車の売却では以前から当たり前のイメージがある、一括査定。

一括見積りなどとも呼ばれるのでしょうか。

私も何年か前に、車の一括査定をwebから申込みし車を買い取ってもらい、便利なシステムだと納得した経験もあり。

不動産の一括査定、これは私も現在、査定する側として利用しているが、正直、昨今の不動産価格上昇の原因の一つになるのではないかと思う。

車は買取だが不動産は市場に出すというのが前提

まず前提として、車も不動産も売る人にとっては、高く売りたいという心理が根本にはあるはず。

(よっぽどの理由がある場合は別ですが)

そこで、一括査定を依頼して、各社に競ってもらい高くて条件の良いところに売ろうとう心理が当然働く。
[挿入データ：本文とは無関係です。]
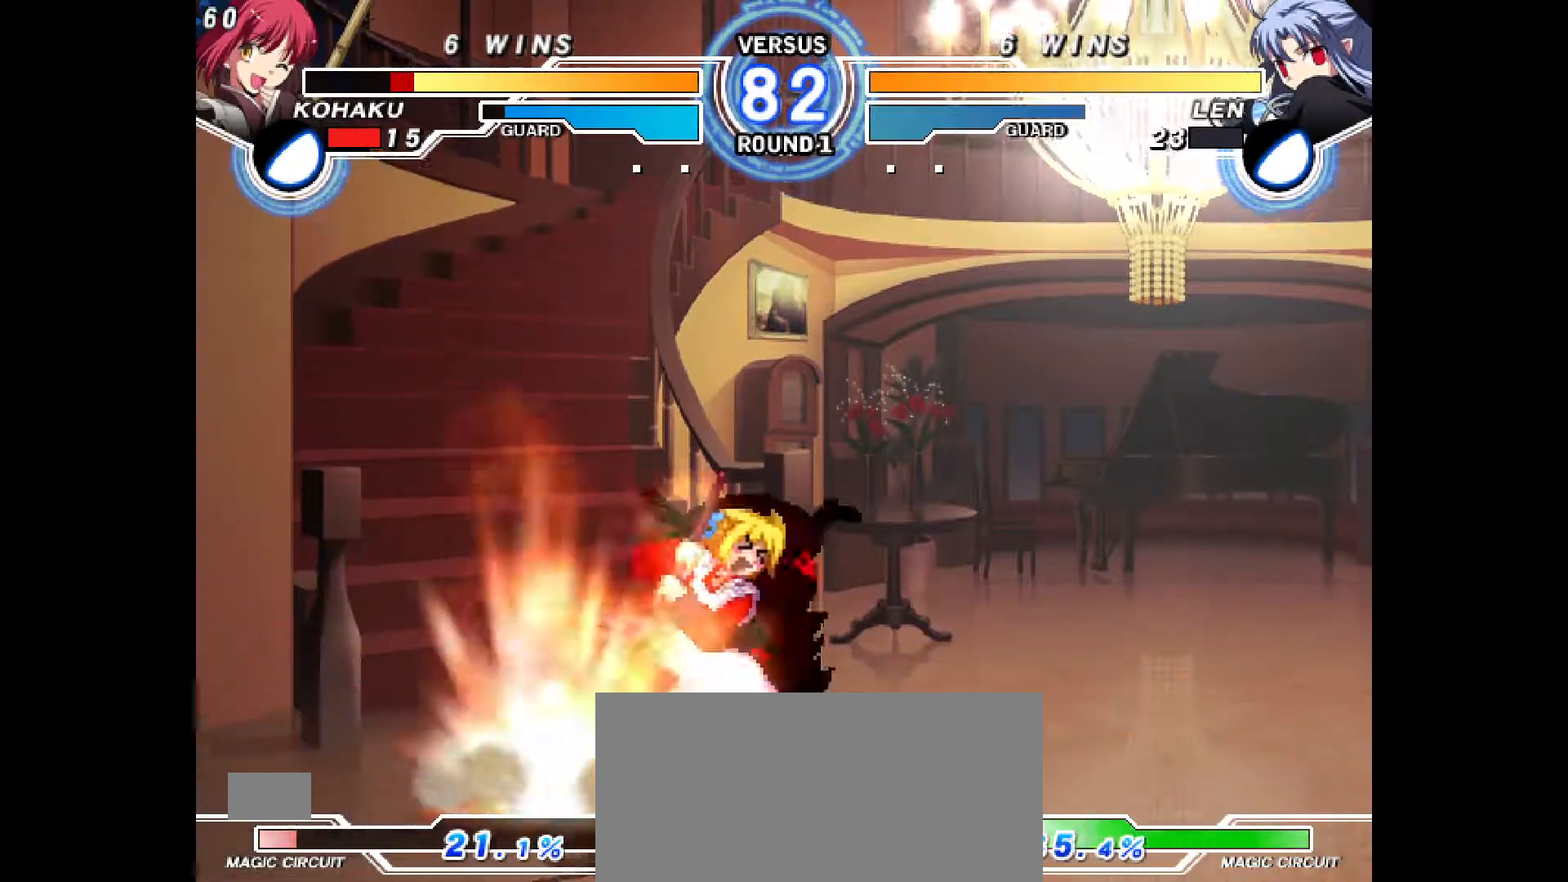
{"buttons": ["CROSS", "DPAD_DOWN", "DPAD_RIGHT"], "events": [[17, "TRIANGLE", "up"], [117, "CROSS", "down"], [117, "DPAD_DOWN", "down"], [167, "DPAD_RIGHT", "up"], [200, "CROSS", "up"], [200, "DPAD_RIGHT", "down"], [317, "CROSS", "down"], [417, "CROSS", "up"], [467, "CROSS", "down"]]}
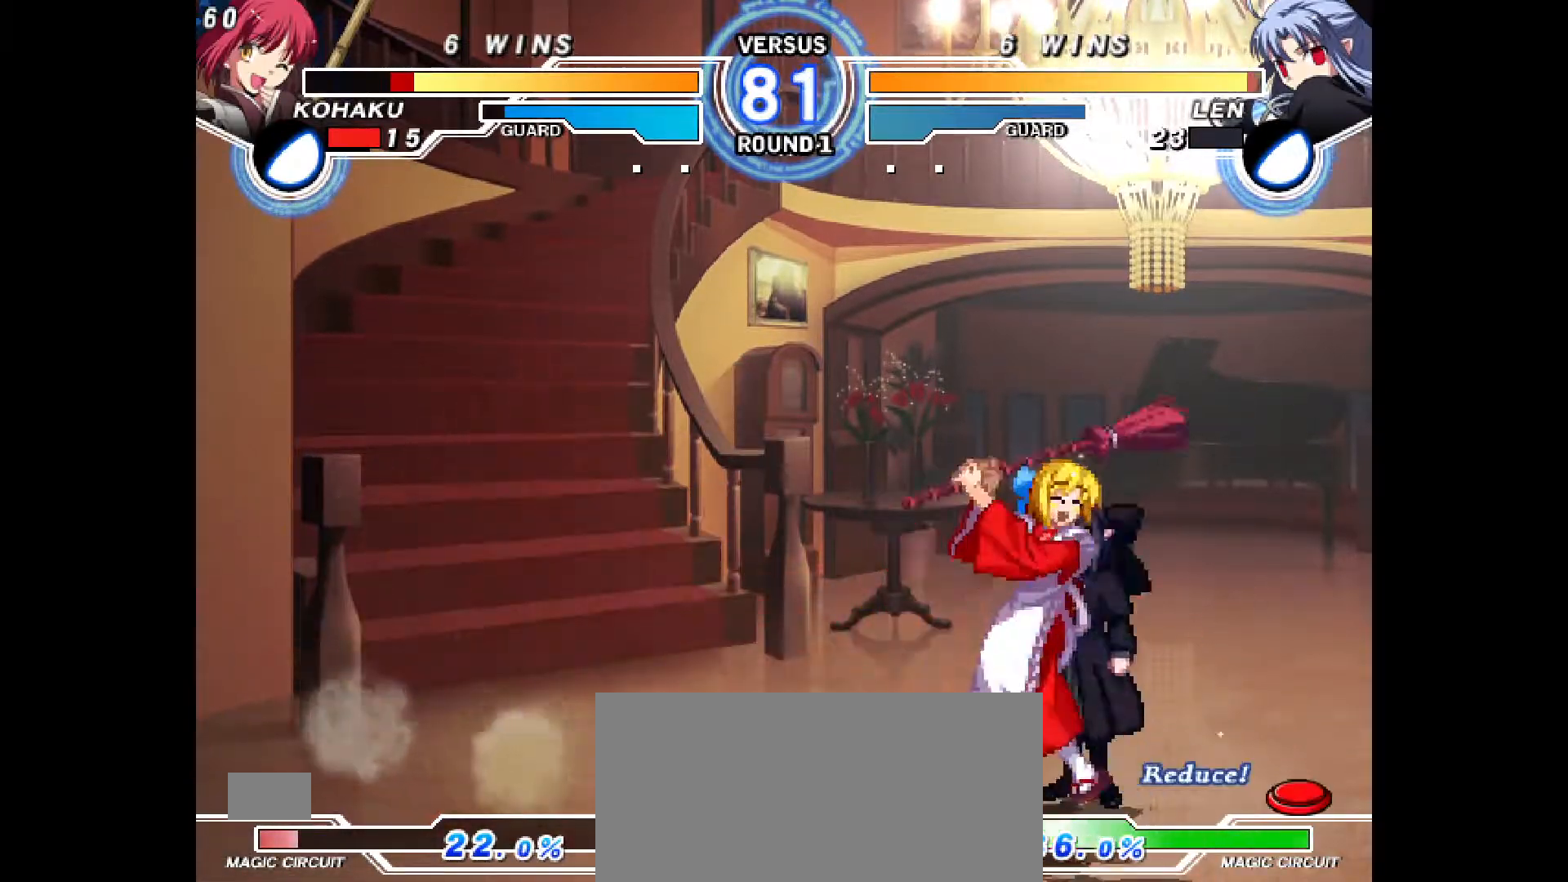
{"buttons": ["DPAD_DOWN", "DPAD_LEFT"], "events": [[67, "CROSS", "up"], [200, "DPAD_RIGHT", "up"], [233, "DPAD_DOWN", "up"], [367, "DPAD_LEFT", "down"], [417, "DPAD_DOWN", "down"]]}
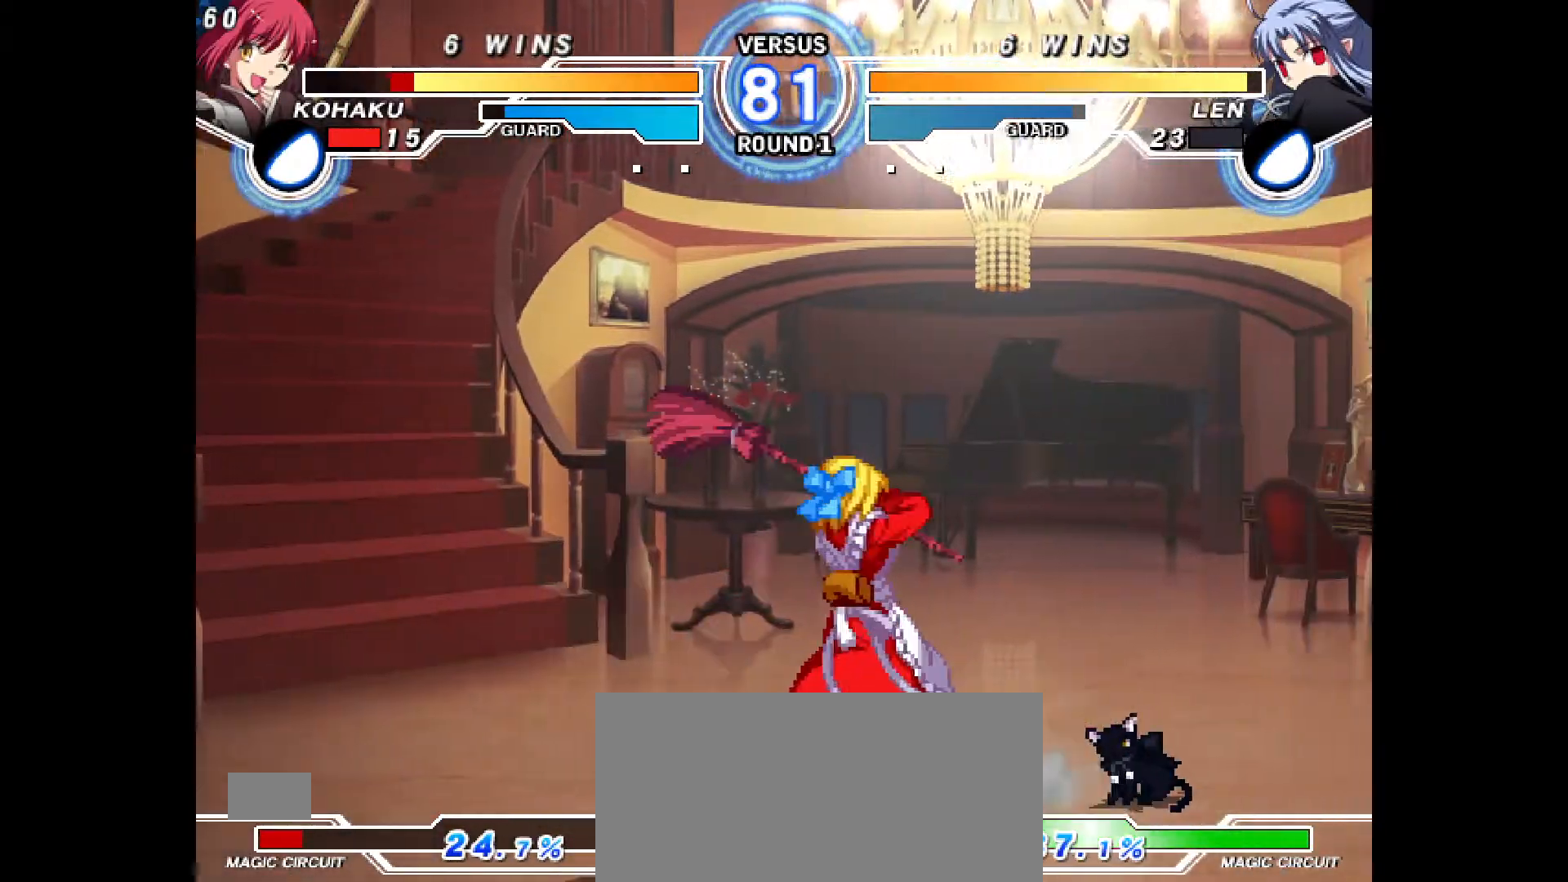
{"buttons": ["CROSS", "DPAD_LEFT"], "events": [[200, "TRIANGLE", "down"], [250, "TRIANGLE", "up"], [333, "SQUARE", "down"], [350, "SQUARE", "up"], [350, "TRIANGLE", "down"], [367, "DPAD_DOWN", "up"], [367, "TRIANGLE", "up"], [483, "CROSS", "down"]]}
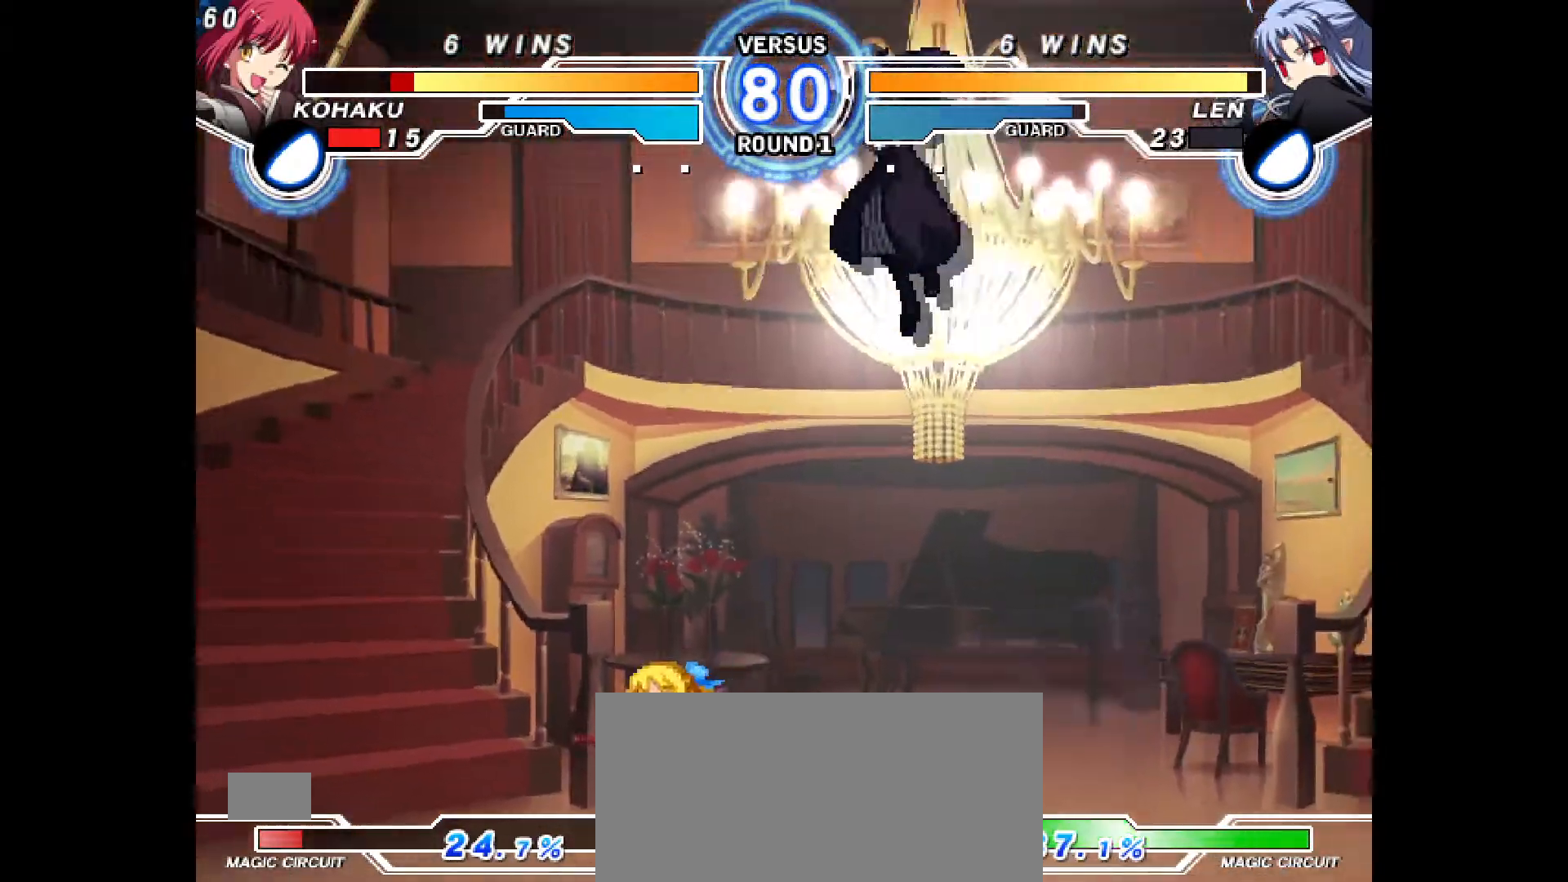
{"buttons": [], "events": [[33, "CROSS", "up"], [33, "DPAD_UP", "down"], [150, "DPAD_UP", "up"], [233, "CROSS", "down"], [350, "CROSS", "up"], [400, "DPAD_LEFT", "up"], [433, "R1", "down"], [483, "R1", "up"]]}
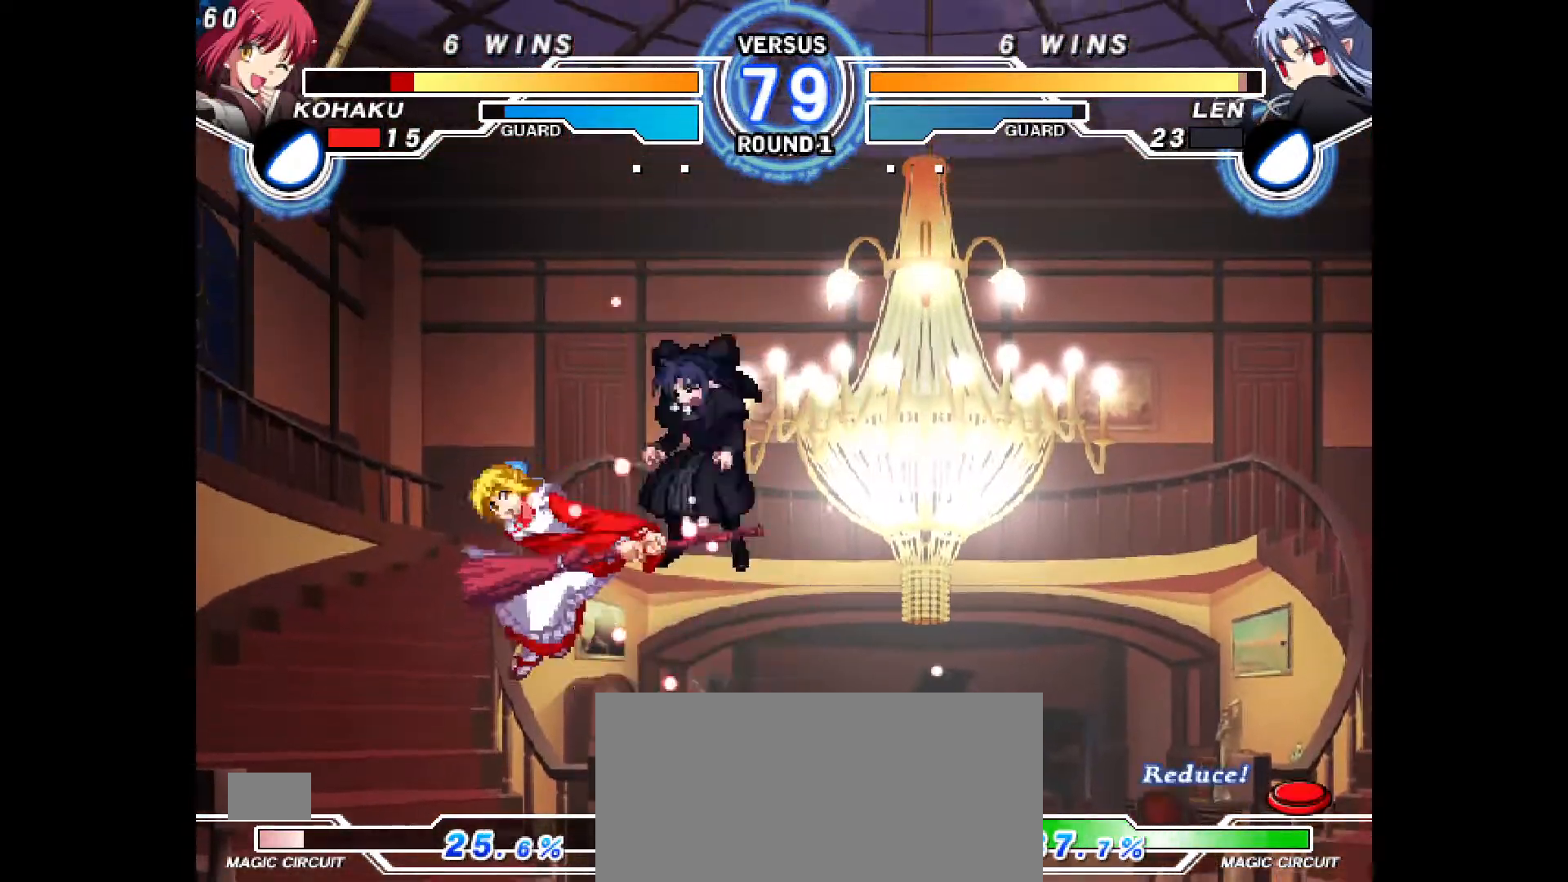
{"buttons": [], "events": []}
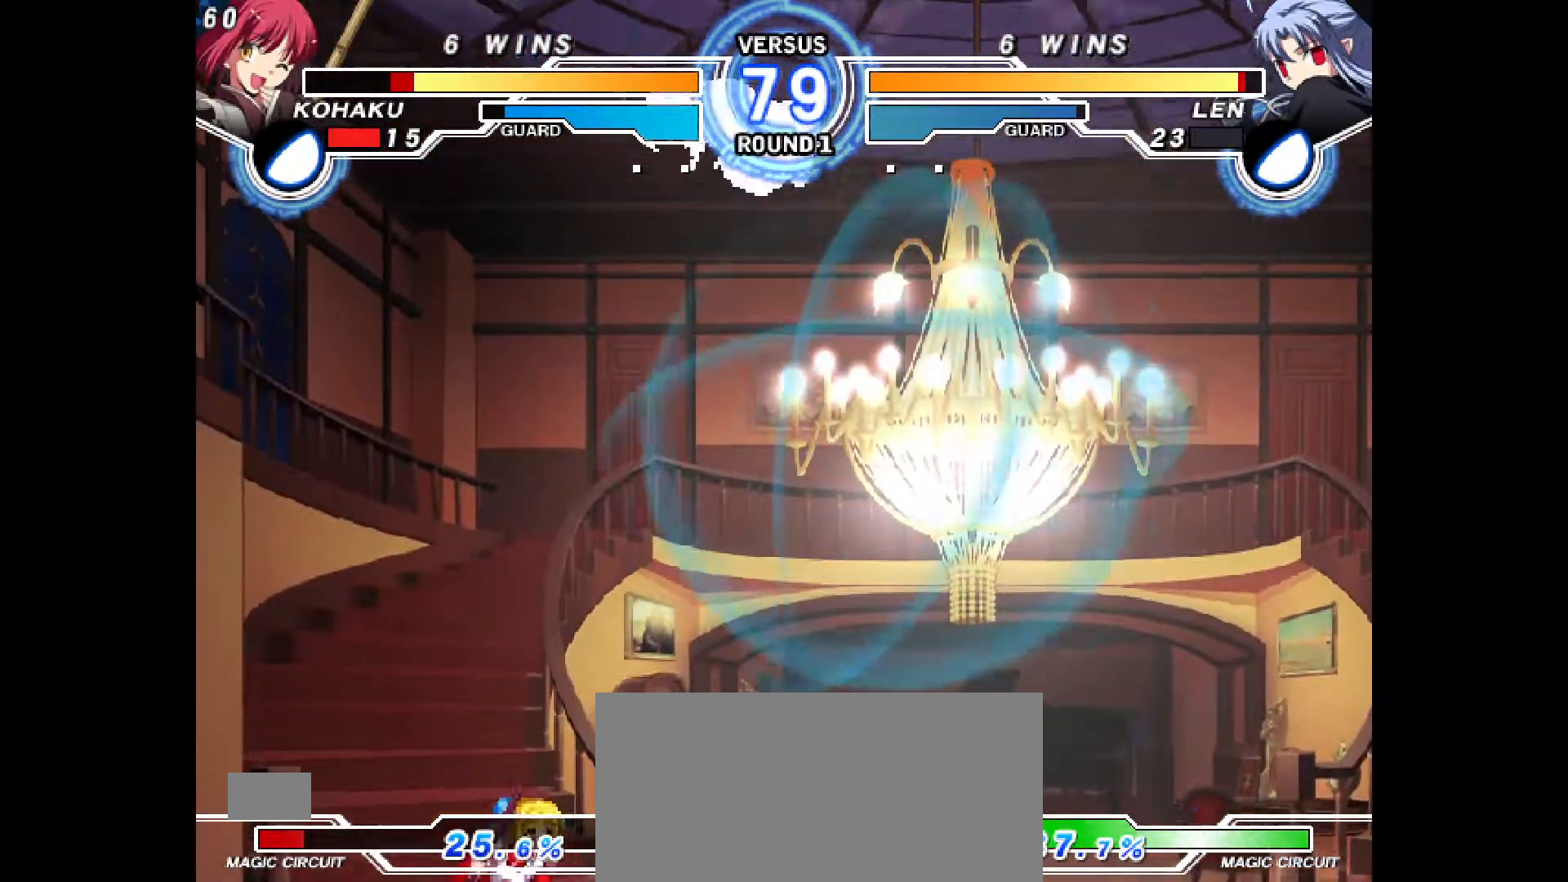
{"buttons": ["DPAD_LEFT"], "events": [[17, "DPAD_LEFT", "down"], [17, "DPAD_UP", "down"], [150, "CIRCLE", "down"], [250, "DPAD_UP", "up"], [333, "CIRCLE", "up"]]}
車の場合は、単純に買取価格と条件を出して各社競うとうことになるのでしょう。

事実、わたしも一番高く買取価格を提示してくれた会社へ売却経験あり。

そこで、不動産売却。

不動産の場合は、まず、一括査定を出したところで買取となるわけではない。

売れるであろう価格を各不動産会社が査定し、提示・提案。

そして、価格が例えば4,000円で売り手側が納得したとする。

その後、4,000万円で市場に売りに出すという流れ。

もちろん、4,000万円で売れるという保証があるわけではない。

査定価格は上がりがち

このような不動産の一括査定の仕組みにより、結果として査定価格は上がりやすくなっていく。

査定を行った不動産としては、売りの契約をひとまず結ぶ事が、まず目の前の目標となるためだ。

売りの契約を取ることができれば、まずは自分たちを窓口にして、その不動産販売のお手伝いをすることができる。

しかし、売りの契約を取れなければ、査定した仕事は報酬0円という結果となる。

こういった流れにより、一般的に3,800円が売れる相場のところで、4,000万円、4,100万円とういう色のついた査定価格を提示してしまうとういう流れは確実に存在する。

これらが悪いというわけではない。

システム上、正直しょうがないとも確かに言える。

 

先週に安倍総理辞任のニュースがあった。

振り返ると、東京オリンピック開催決定、アベノミクス、クロダバズーカと株価も上がり、不動産価格も上昇の一途をたどってきたここ数年間。

ここに不動産価格の一括査定も当たり前のように組み込まれている現在の不動産市場の価格形成。

今後もコロナの終息は見えていない状況下には変わりないが、不動産価格はしばらくこの高めのレンジで推移していくと思われる。